Segment Open
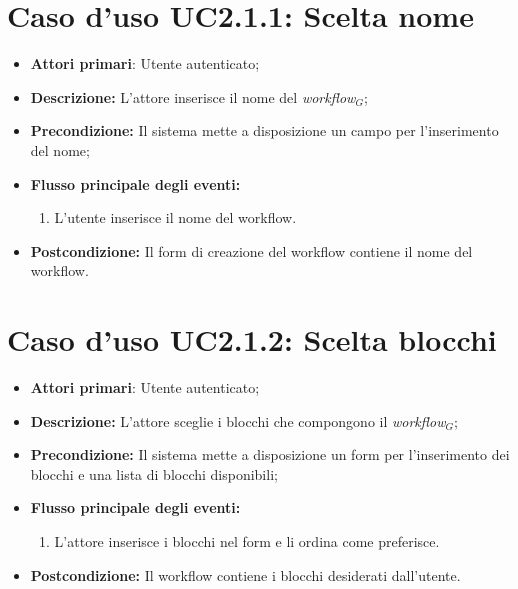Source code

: 		\section{Caso d'uso UC2.1.1: Scelta nome }
		\begin{itemize}
			\item \textbf{Attori primari}: Utente autenticato;
			\item \textbf{Descrizione:} L'attore inserisce il nome del \textit{workflow$_{G}$};
			\item \textbf{Precondizione:} Il sistema mette a disposizione un campo per l'inserimento del nome;
			\item \textbf{Flusso principale degli eventi:}
			\begin{enumerate}
				\item L'utente inserisce il nome del workflow.
			\end{enumerate}
			\item \textbf{Postcondizione:} Il form di creazione del workflow contiene il nome del workflow.
		\end{itemize}
		\section{Caso d'uso UC2.1.2: Scelta blocchi }
		\begin{itemize}
			\item \textbf{Attori primari}: Utente autenticato;
			\item \textbf{Descrizione:} L'attore sceglie i blocchi che compongono il \textit{workflow$_{G}$};
			\item \textbf{Precondizione:} Il sistema mette a disposizione un form per l'inserimento dei blocchi e una lista di blocchi disponibili;
			\item \textbf{Flusso principale degli eventi:}
			\begin{enumerate}
				\item L'attore inserisce i blocchi nel form e li ordina come preferisce.
			\end{enumerate}
			\item \textbf{Postcondizione:} Il workflow contiene i blocchi desiderati dall'utente.
		\end{itemize}
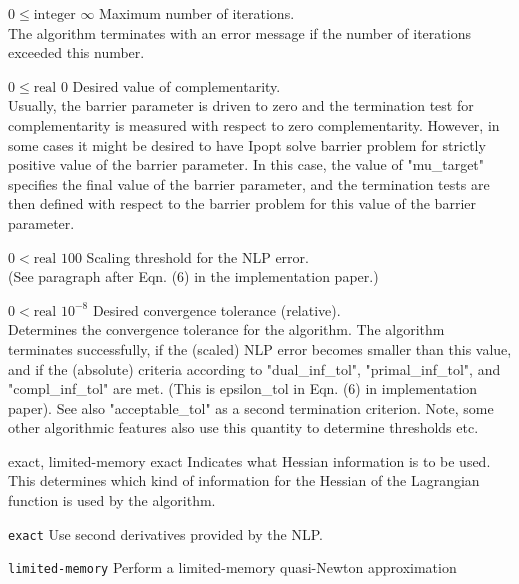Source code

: %
{$0\leq\textrm{integer}$}%
{$\infty$}%
{Maximum number of iterations.\\
The algorithm terminates with an error message if the number of iterations exceeded this number.}%
{}

%
{$0\leq\textrm{real}$}%
{$0$}%
{Desired value of complementarity.\\
Usually, the barrier parameter is driven to zero and the termination test for complementarity is measured with respect to zero complementarity.  However, in some cases it might be desired to have Ipopt solve barrier problem for strictly positive value of the barrier parameter.  In this case, the value of "mu\_target" specifies the final value of the barrier parameter, and the termination tests are then defined with respect to the barrier problem for this value of the barrier parameter.}%
{}

%
{$0<\textrm{real}$}%
{$100$}%
{Scaling threshold for the NLP error.\\
(See paragraph after Eqn. (6) in the implementation paper.)}%
{}

%
{$0<\textrm{real}$}%
{$10^{- 8}$}%
{Desired convergence tolerance (relative).\\
Determines the convergence tolerance for the algorithm.  The algorithm terminates successfully, if the (scaled) NLP error becomes smaller than this value, and if the (absolute) criteria according to "dual\_inf\_tol", "primal\_inf\_tol", and "compl\_inf\_tol" are met.  (This is epsilon\_tol in Eqn. (6) in implementation paper).  See also "acceptable\_tol" as a second termination criterion.  Note, some other algorithmic features also use this quantity to determine thresholds etc.}%
{}

%
{\ttfamily exact, limited-memory}%
{exact}%
{Indicates what Hessian information is to be used.\\
This determines which kind of information for the Hessian of the Lagrangian function is used by the algorithm.}%
{\begin{list}{}{
\setlength{\parsep}{0em}
\setlength{\leftmargin}{5ex}
\setlength{\labelwidth}{2ex}
\setlength{\itemindent}{0ex}
\setlength{\topsep}{0pt}}
\item[\texttt{exact}] Use second derivatives provided by the NLP.
\item[\texttt{limited-memory}] Perform a limited-memory quasi-Newton approximation
\end{list}
}

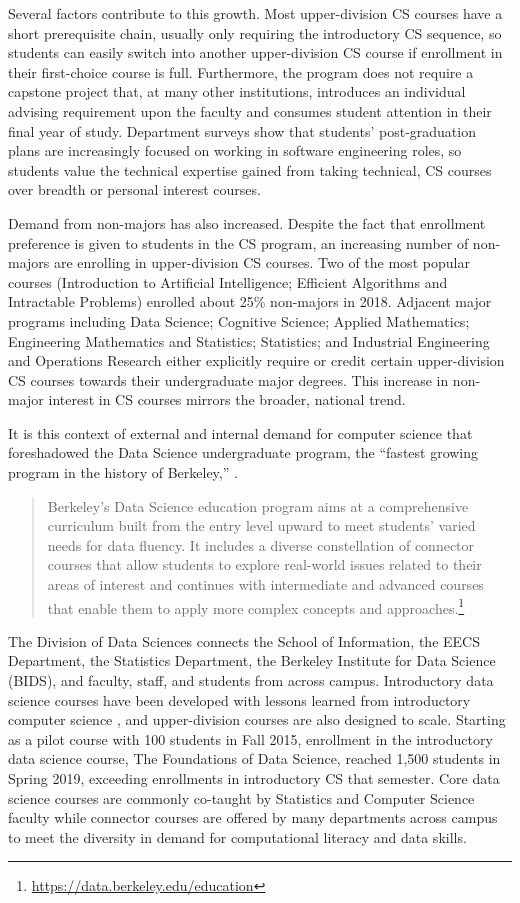 Several factors contribute to this growth. Most upper-division CS courses have a short prerequisite chain, usually only requiring the introductory CS sequence, so students can easily switch into another upper-division CS course if enrollment in their first-choice course is full. Furthermore, the program does not require a capstone project that, at many other institutions, introduces an individual advising requirement upon the faculty and consumes student attention in their final year of study. Department surveys show that students' post-graduation plans are increasingly focused on working in software engineering roles, so students value the technical expertise gained from taking technical, CS courses over breadth or personal interest courses.

Demand from non-majors has also increased. Despite the fact that enrollment preference is given to students in the CS program, an increasing number of non-majors are enrolling in upper-division CS courses. Two of the most popular courses (Introduction to Artificial Intelligence; Efficient Algorithms and Intractable Problems) enrolled about 25\% non-majors in 2018. Adjacent major programs including Data Science; Cognitive Science; Applied Mathematics; Engineering Mathematics and Statistics; Statistics; and Industrial Engineering and Operations Research either explicitly require or credit certain upper-division CS courses towards their undergraduate major degrees. This increase in non-major interest in CS courses mirrors the broader, national trend.

It is this context of external and internal demand for computer science that foreshadowed the Data Science undergraduate program, the ``fastest growing program in the history of Berkeley,'' \cite{Alivisatos:2017}.
\begin{quote}
    Berkeley's Data Science education program aims at a comprehensive curriculum built from the entry level upward to meet students' varied needs for data fluency. It includes a diverse constellation of connector courses that allow students to explore real-world issues related to their areas of interest and continues with intermediate and advanced courses that enable them to apply more complex concepts and approaches.\footnote{\url{https://data.berkeley.edu/education}}
\end{quote}
The Division of Data Sciences connects the School of Information, the EECS Department, the Statistics Department, the Berkeley Institute for Data Science (BIDS), and faculty, staff, and students from across campus. Introductory data science courses have been developed with lessons learned from introductory computer science \cite{Swamy:2018}, and upper-division courses are also designed to scale. Starting as a pilot course with 100 students in Fall 2015, enrollment in the introductory data science course, The Foundations of Data Science, reached 1,500 students in Spring 2019, exceeding enrollments in introductory CS that semester. Core data science courses are commonly co-taught by Statistics and Computer Science faculty while connector courses are offered by many departments across campus to meet the diversity in demand for computational literacy and data skills.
Segment Closed
■ **WRITTEN TASK**
What is needed is a word-for-word copy of the lines from the start of the data to the line with "L'attore inserisce il", inclusive, with no pictures in it.

■ **OUTPUT OF THE EXERCISE**
Source code

: 		\section{Caso d'uso UC2.1.1: Scelta nome }
		\begin{itemize}
			\item \textbf{Attori primari}: Utente autenticato;
			\item \textbf{Descrizione:} L'attore inserisce il nome del \textit{workflow$_{G}$};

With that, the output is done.